S'il n'est pas possible de payer les jours de grève (Article L2512-5 du code du travail), comme certains le laissent entendre, un aménagement a été créé après la grève de 1995 pour ne pas mettre les salariés et leur famille dans des situations financières délicates. Ces règles, qui ont été inscrites au Journal Officiel en 1996 proposent "aux agents de compenser quelques jours d'absence par des jours de congé, ou par l'étalement des retenues".

Pas d'étalement à la RATP et à la SNCF

En effet, à la SNCF, la situation est tendue, comme nous l'a dévoilée Didier Mathis, secrétaire général de l'Unsa Ferroviaire. "La direction ne veut rien savoir sur l'étalement, elle va nous faire payer cash les jours de grève", nous a-t-il indiqué. "L'entreprise a la pression du gouvernement et il n'ont pas l'intention de négocier quoi que ce soit", regrette-t-il.

Idem à la RATP. Selon Frédéric Ruiz, représentant CFE-CGC de la RATP, "la direction des ressources humaines ne veut rien savoir, il n'y aura pas d'étalement et aucune négociation n'est possible", affirme le syndicaliste. Pour janvier, les salaires, qui sont arrêtés le 10 du mois, tiendront compte des jours non travaillés.

"Certains n'auront pas de paye en janvier", indique Frédéric Ruiz. "Pour février, ce sera certainement la même chose, c'est ce qui explique que le trafic reprend peu à peu. Les salariés en grève sont inquiets et épuisés". 

Combien de salariés n'auront pas de salaire en fin de mois? Le chiffre est encore difficile à évaluer. Nombre de grévistes ont posé des jours de repos pendant le mouvement, d'autres ont été arrêté pour raisons médicales, ce qui explique les variations quotidiennes du nombre de grévistes. Ainsi, une minorité de personnes ont suivi le mouvement en totalité depuis le 5 décembre. Ils pourraient être les principaux bénéficiaires des cagnottes organisées par les syndicats pour lever des fonds. Sur son site, la CGT annonce qu'elle a récolté 2.235.010 euros depuis le début du conflit.

Les négociations se font dans l'arrière cuisine

Sur BFMTV, Valérie Pécresse prône la fermeté vis-à-vis des grévistes. "Il faut être intransigeant, aucun jour de grève ne doit être payé", a déclaré la présidente de la région Île-de-France. Pour elle, ce serait "injuste" vis-à-vis des clients qui ont été pénalisés et des salariés de la SNCF et de la RATP qui n'ont pas suivi le mouvement.
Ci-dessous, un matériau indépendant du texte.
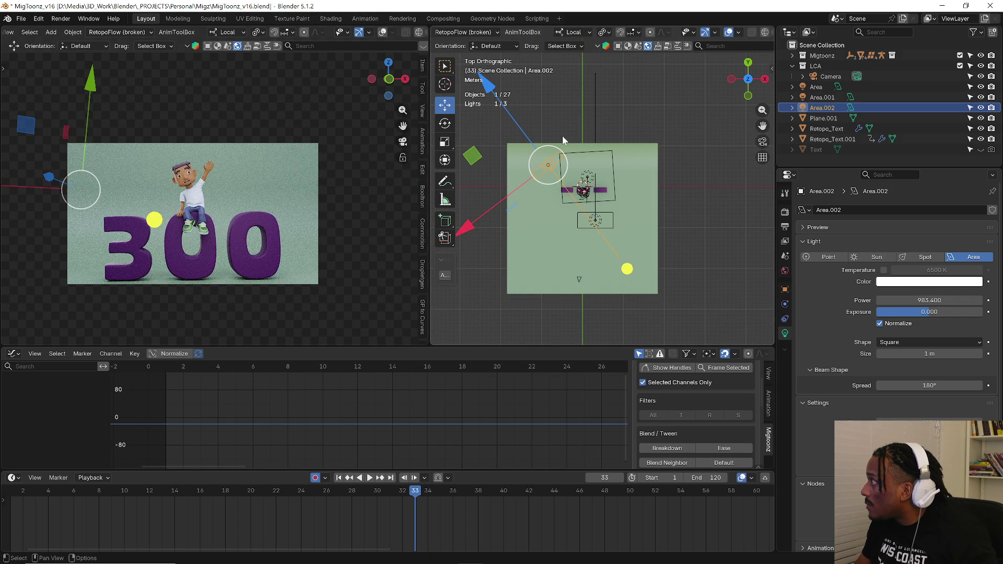
key(r)
click(637, 137)
- Reposition the Area.002 light and widen it along its local X axis to 2.976
key(g)
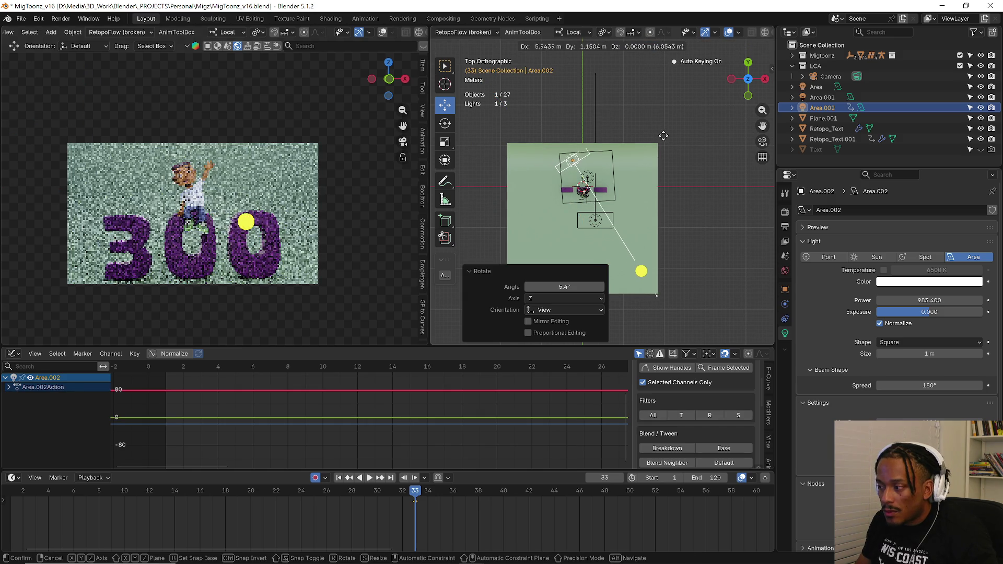
click(631, 147)
scroll(582, 180, down, 2)
key(t)
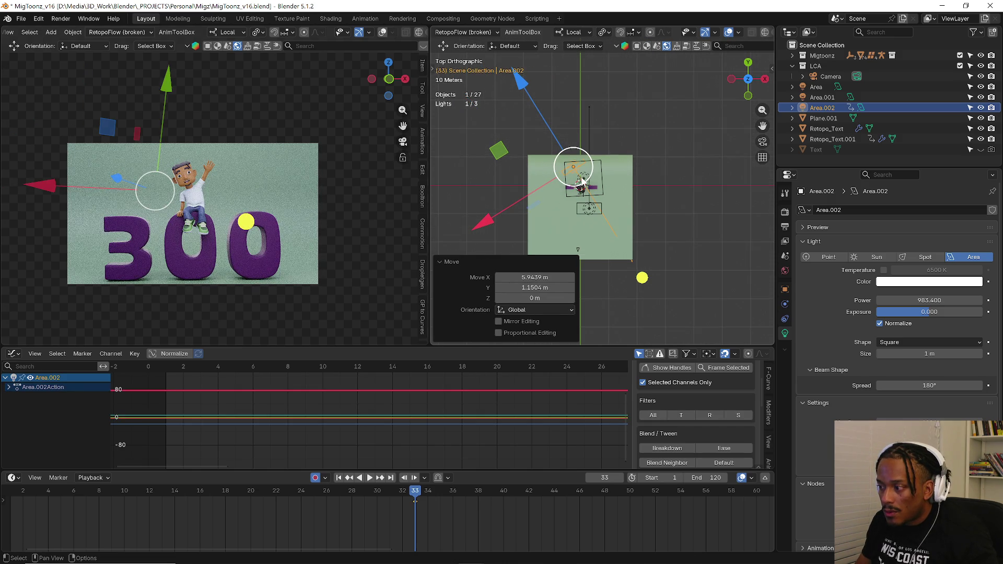
key(r)
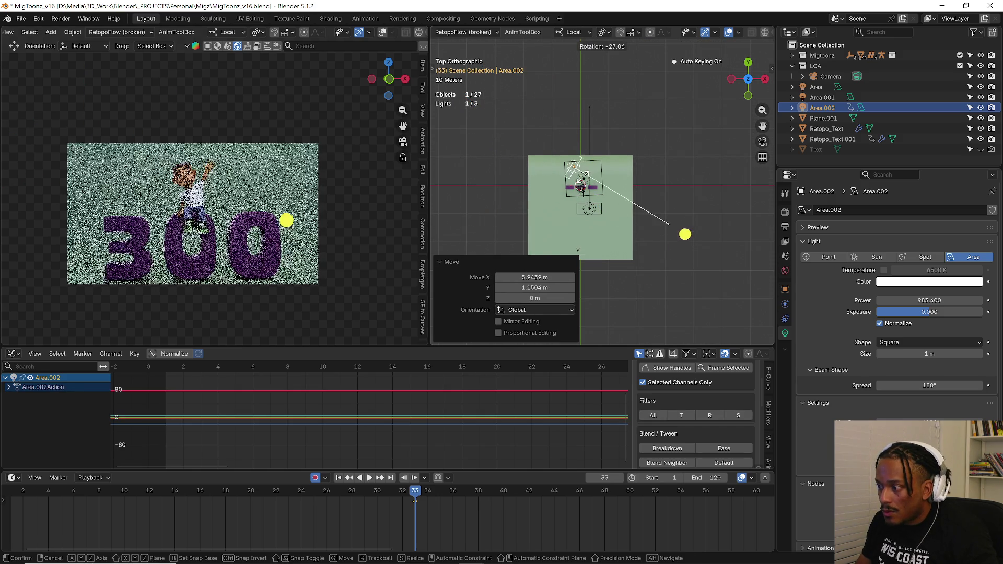
key(Escape)
key(s)
key(x)
key(x)
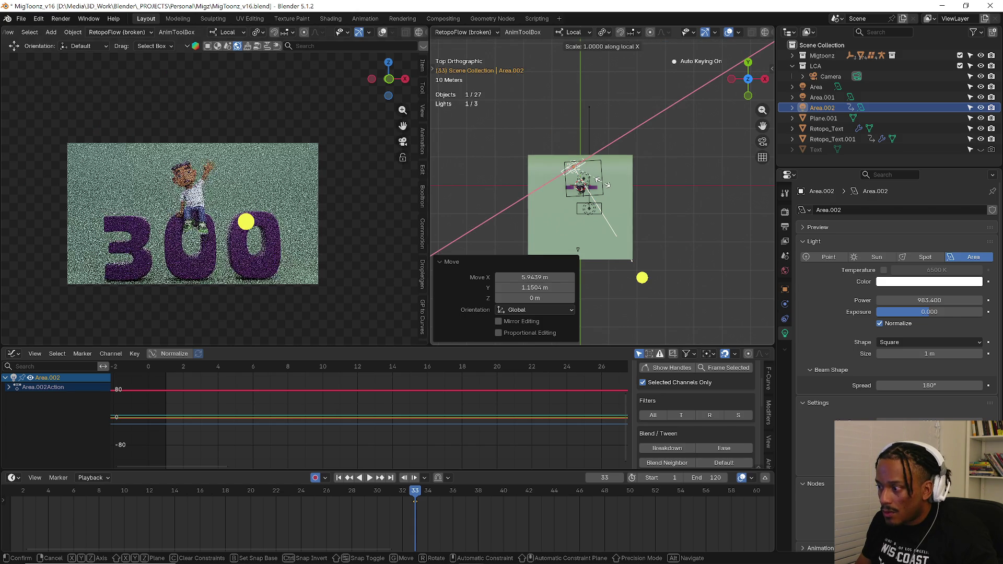
click(671, 158)
- Rotate the Area.002 light by 18.4°, move it again and check from front and side views
key(r)
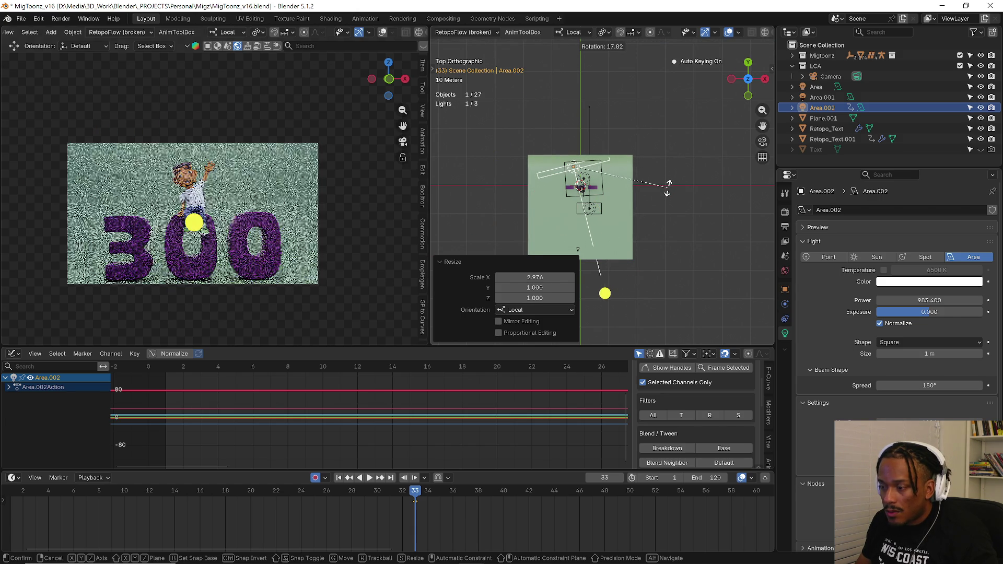
click(666, 189)
key(g)
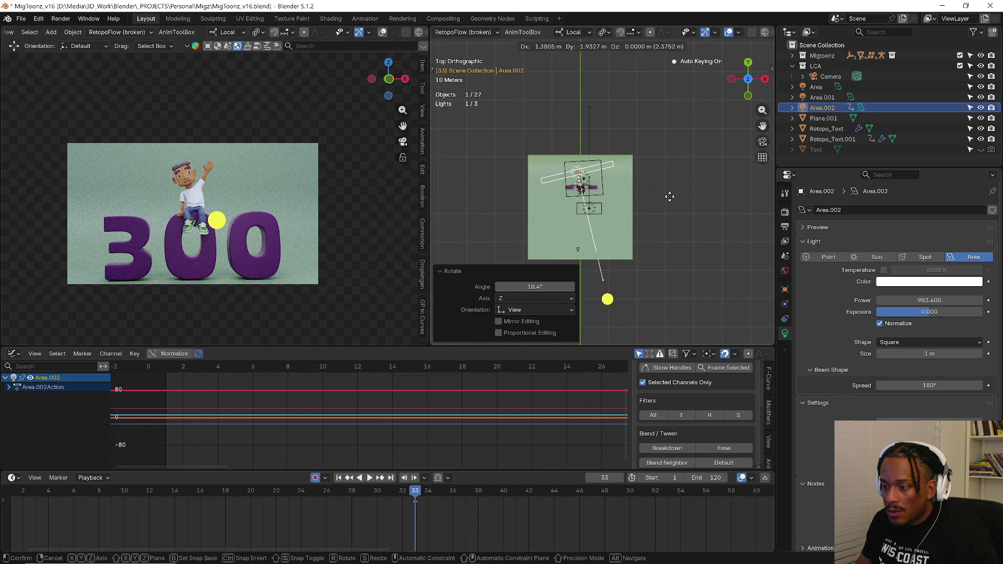
click(669, 197)
key(KP_1)
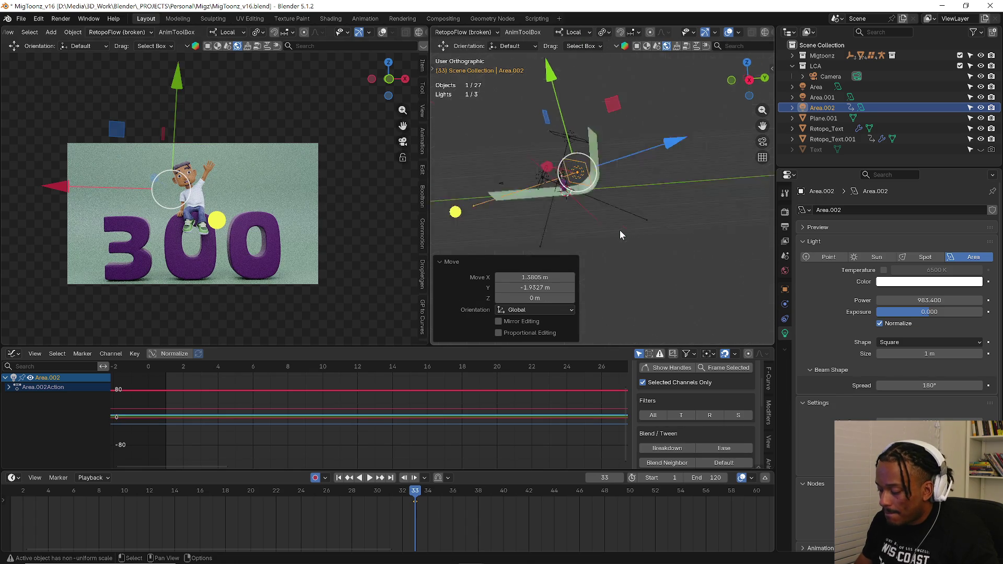
key(KP_3)
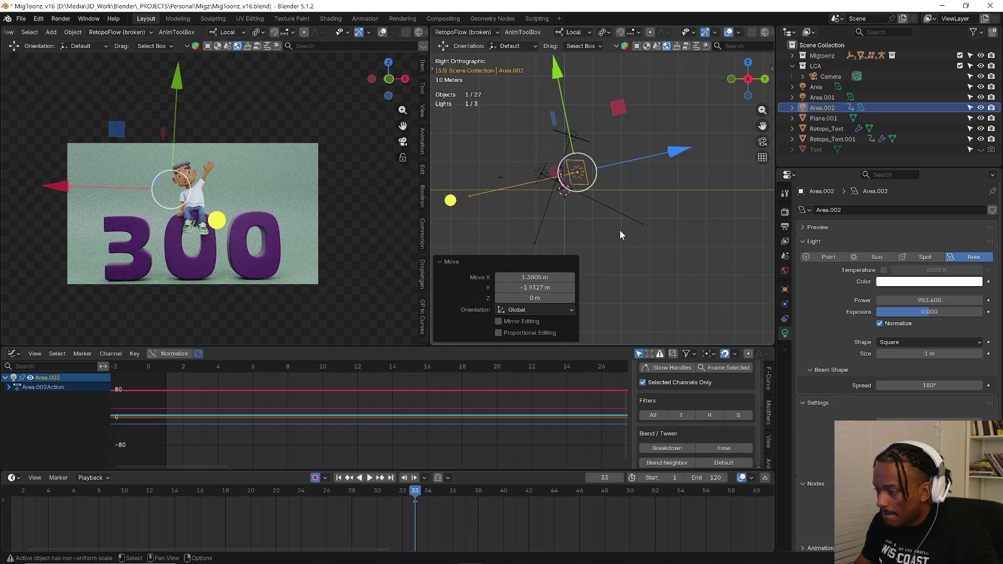
scroll(524, 180, up, 3)
scroll(228, 217, down, 2)
ctrl+middle_drag(228, 217, 329, 200)
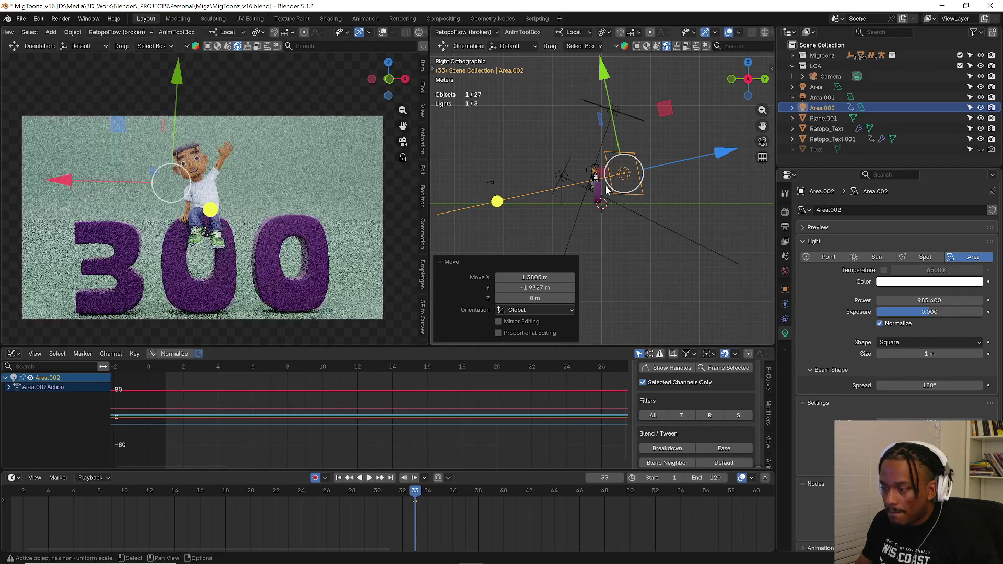
scroll(571, 201, up, 2)
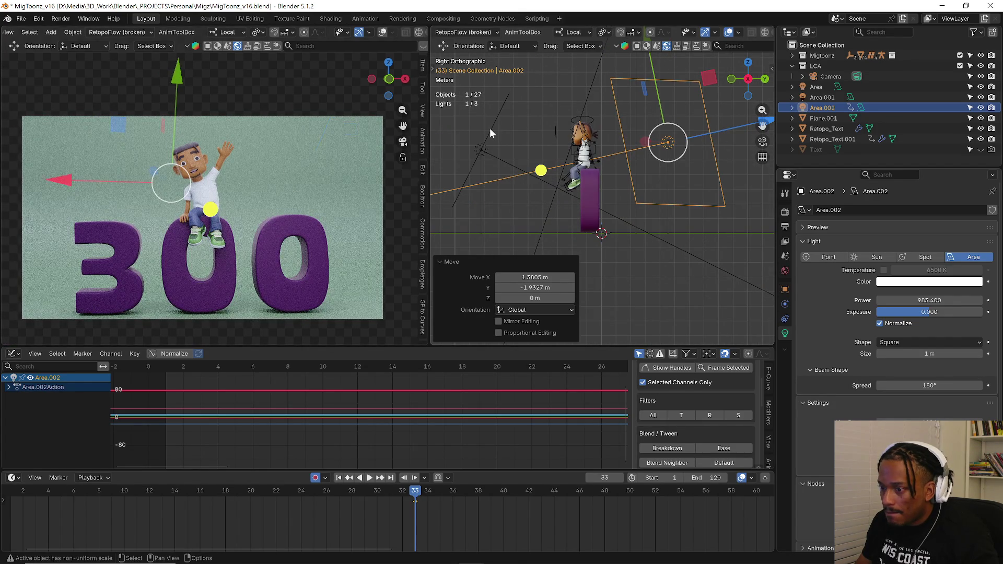
- Give the Area.001 light a slight rotation (-2.57°), then make the Retopo_Text letters active
click(490, 128)
key(r)
key(Escape)
key(r)
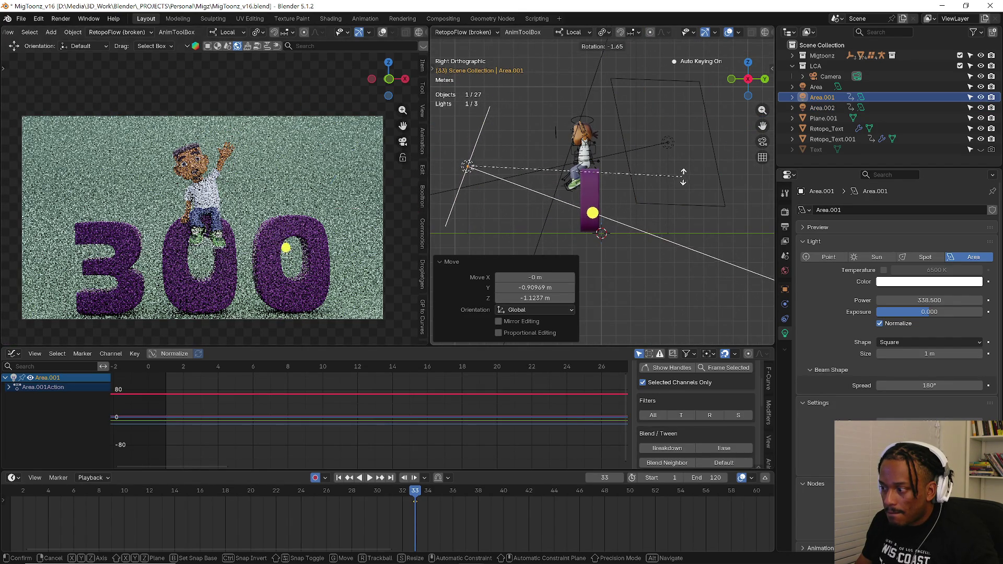
click(684, 172)
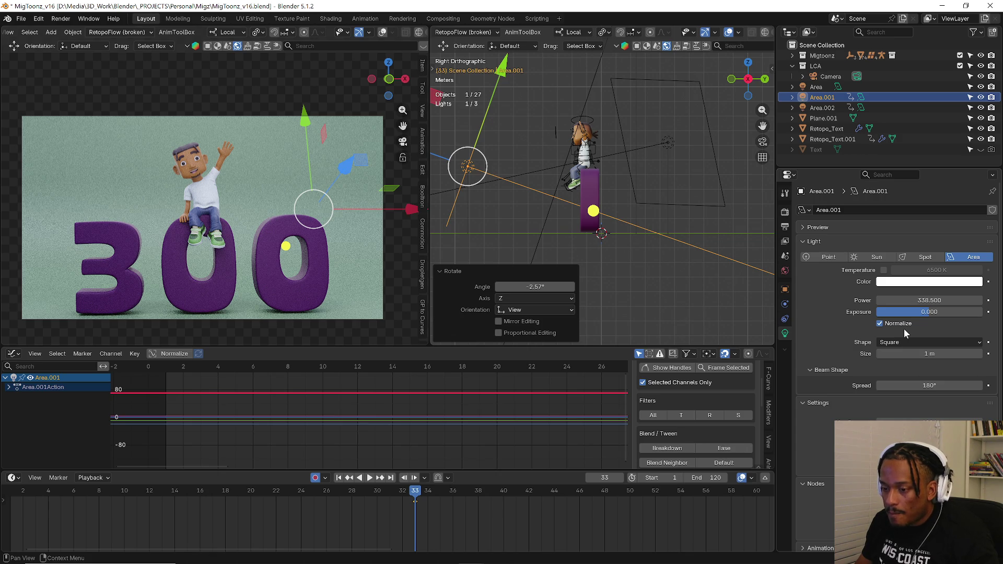
click(592, 208)
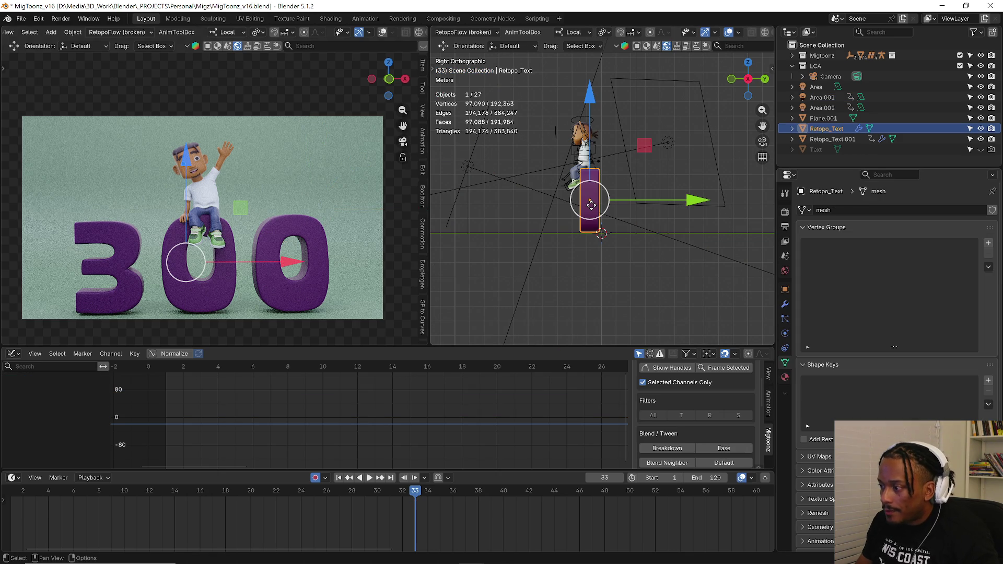
- In the Shading workspace, add texture setup nodes to Principled BSDF and remove the Image Texture
click(331, 18)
Selon Jean-Luc Mélenchon l'injustice serait que les grévistes reçoivent "des feuilles de paye avec marqué zéro euro". Le président du groupe La France insoumise à l'Assemblée nationale demande "à la direction de la SNCF et de la RATP de faire preuve d'humanité en étalant le manque à gagner".

Mais pour Jean-Claude Ducatte, président d'Epsy Social, un cabinet de conseil en relations sociales, la situation n'est pas si tranchée. "Il y a le discours officiel et public et la réalité qui se négocie dans l'arrière cuisine sans que rien ne filtre. Il faut traiter toutes les situations et toutes les catégories sans heurter personne et cela se passe dans le plus grand secret", signale-t-il. Selon ce spécialiste, la durée exceptionnelle du conflit pourraient conduire à un étalement sur six mois.

"Pour sortir d'un conflit, aucun des deux partis ne doit être rabaissés ou afficher une victoire insolente, c'est le genre de choses qui se payent un jour dans les futures négociations", prévient Jean-Claude Ducatte.